Scan the entries that follow for the word "bottom", then report every line in which it appears.

* * *

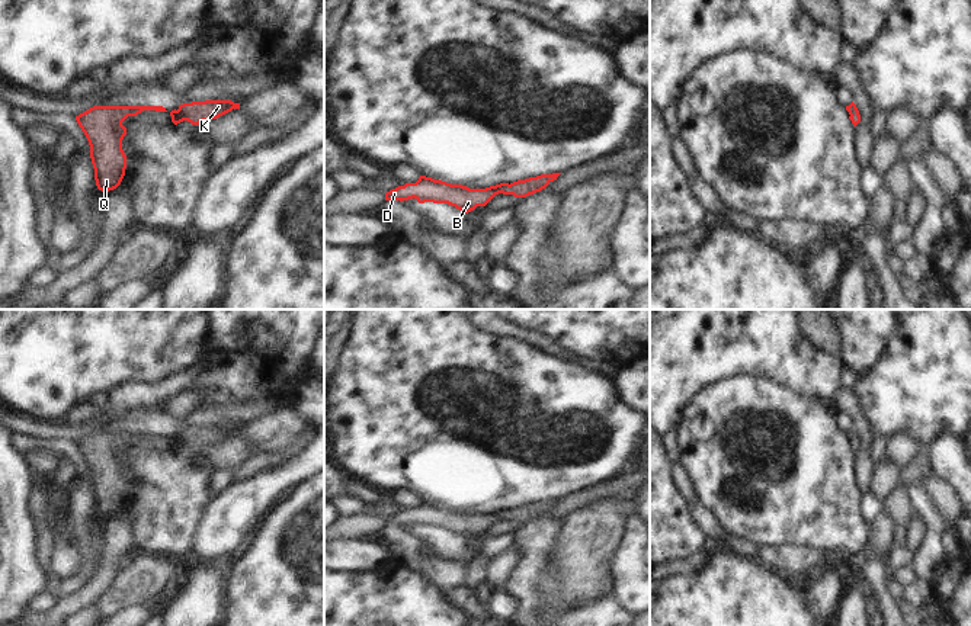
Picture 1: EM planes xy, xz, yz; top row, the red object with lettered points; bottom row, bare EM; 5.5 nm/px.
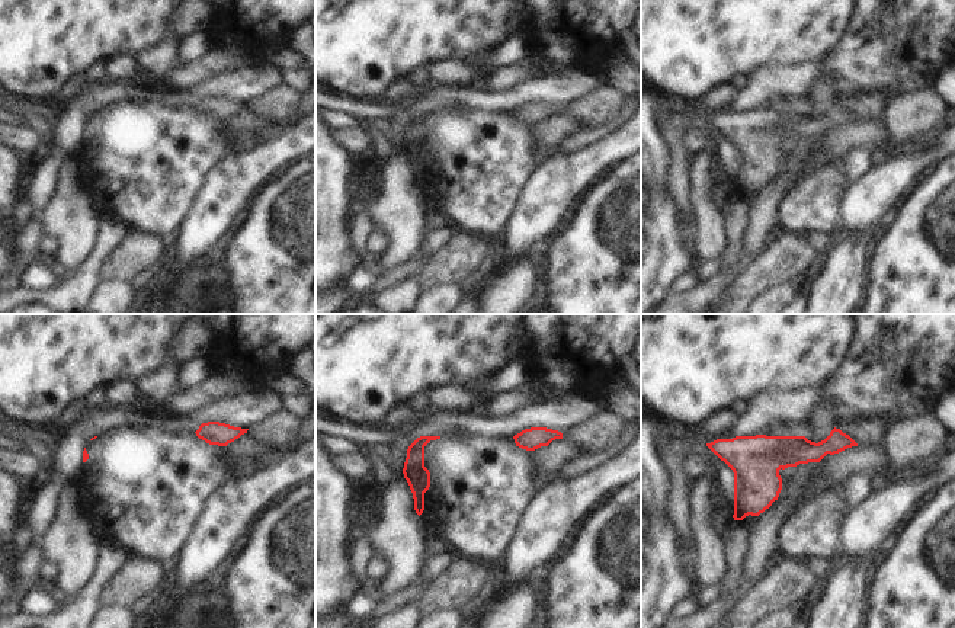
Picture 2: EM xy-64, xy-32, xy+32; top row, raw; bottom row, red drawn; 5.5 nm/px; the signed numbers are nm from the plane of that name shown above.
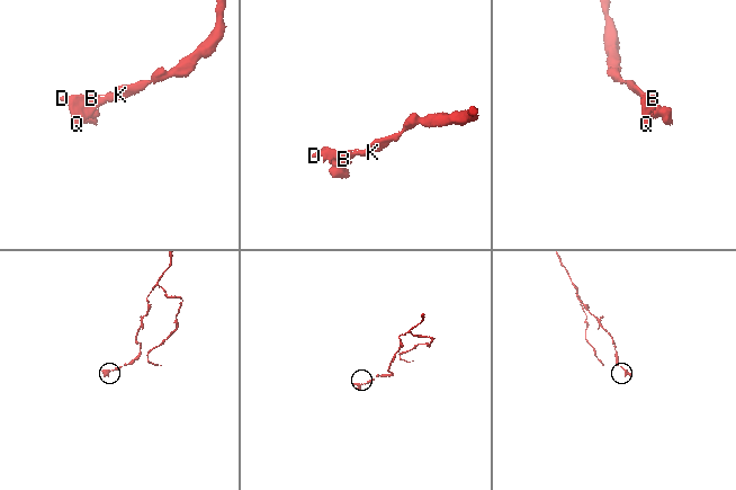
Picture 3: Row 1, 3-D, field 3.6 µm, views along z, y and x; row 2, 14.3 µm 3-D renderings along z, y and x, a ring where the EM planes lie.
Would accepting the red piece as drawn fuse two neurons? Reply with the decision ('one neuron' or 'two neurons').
one neuron

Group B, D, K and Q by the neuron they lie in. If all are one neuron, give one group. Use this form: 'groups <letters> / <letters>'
groups B D K Q

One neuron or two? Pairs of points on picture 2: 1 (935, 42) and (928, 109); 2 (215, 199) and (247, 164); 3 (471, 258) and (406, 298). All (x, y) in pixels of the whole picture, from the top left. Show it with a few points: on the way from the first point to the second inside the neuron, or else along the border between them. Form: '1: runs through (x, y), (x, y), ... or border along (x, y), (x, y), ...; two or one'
1: border along (932, 86), (897, 96); two
2: runs through (224, 191), (242, 173); one
3: border along (432, 256), (423, 268), (419, 288); two

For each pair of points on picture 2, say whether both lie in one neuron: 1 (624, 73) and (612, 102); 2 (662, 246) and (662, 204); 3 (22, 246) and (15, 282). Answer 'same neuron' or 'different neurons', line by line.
1: different neurons
2: same neuron
3: same neuron

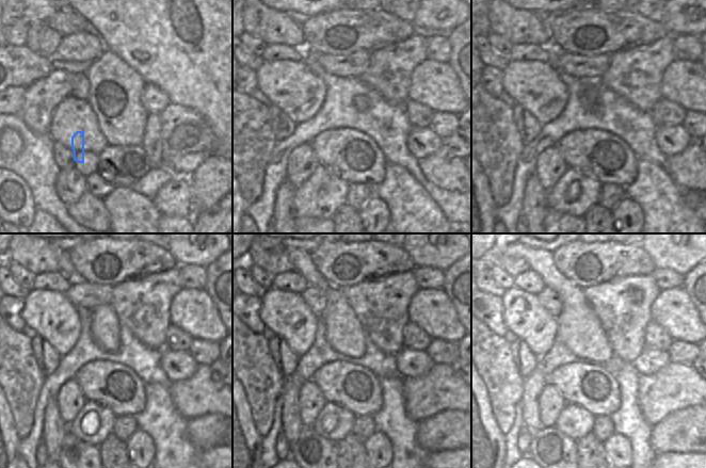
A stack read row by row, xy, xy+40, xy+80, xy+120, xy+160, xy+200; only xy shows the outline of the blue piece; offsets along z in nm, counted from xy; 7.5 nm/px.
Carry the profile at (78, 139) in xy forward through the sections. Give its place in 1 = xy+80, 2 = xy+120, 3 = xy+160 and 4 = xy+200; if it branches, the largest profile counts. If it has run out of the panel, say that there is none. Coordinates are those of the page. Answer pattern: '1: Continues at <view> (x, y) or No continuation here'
1: Continues at xy+80 (595, 148)
2: Continues at xy+120 (117, 387)
3: Continues at xy+160 (354, 387)
4: Continues at xy+200 (593, 388)

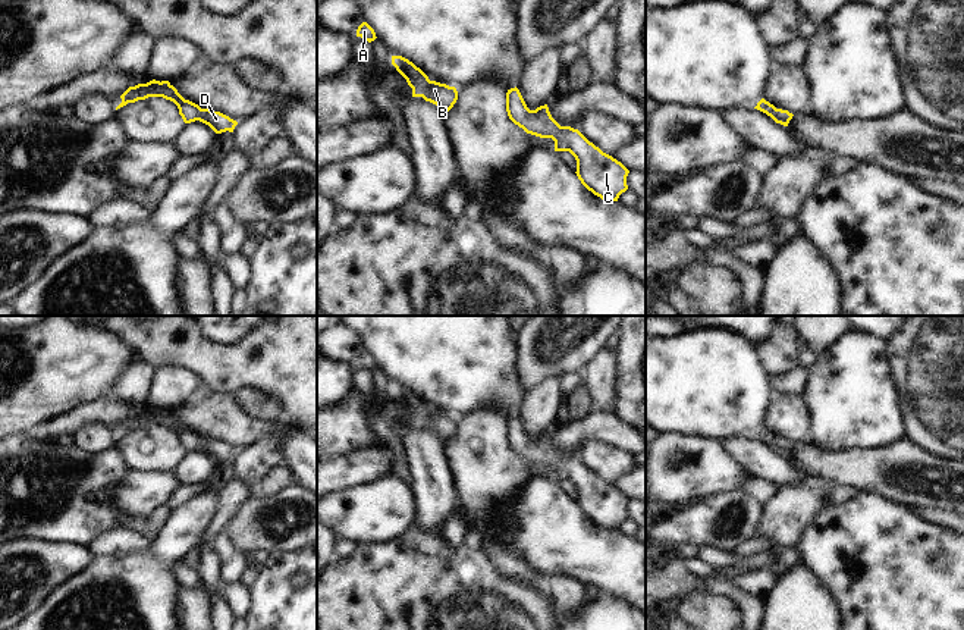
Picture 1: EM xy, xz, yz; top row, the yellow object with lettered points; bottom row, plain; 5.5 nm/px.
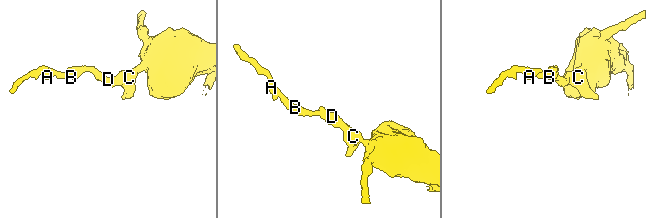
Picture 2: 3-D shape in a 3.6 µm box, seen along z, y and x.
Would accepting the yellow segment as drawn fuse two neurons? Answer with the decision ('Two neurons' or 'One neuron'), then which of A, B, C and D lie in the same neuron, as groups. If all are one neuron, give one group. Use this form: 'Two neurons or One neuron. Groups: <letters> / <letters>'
One neuron. Groups: A B C D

* * *

## REPLY:
Picture 1: EM planes xy, xz, yz; top row, the red object with lettered points; bottom row, bare EM; 5.5 nm/px.
Picture 2: EM xy-64, xy-32, xy+32; top row, raw; bottom row, red drawn; 5.5 nm/px; the signed numbers are nm from the plane of that name shown above.
Picture 1: EM xy, xz, yz; top row, the yellow object with lettered points; bottom row, plain; 5.5 nm/px.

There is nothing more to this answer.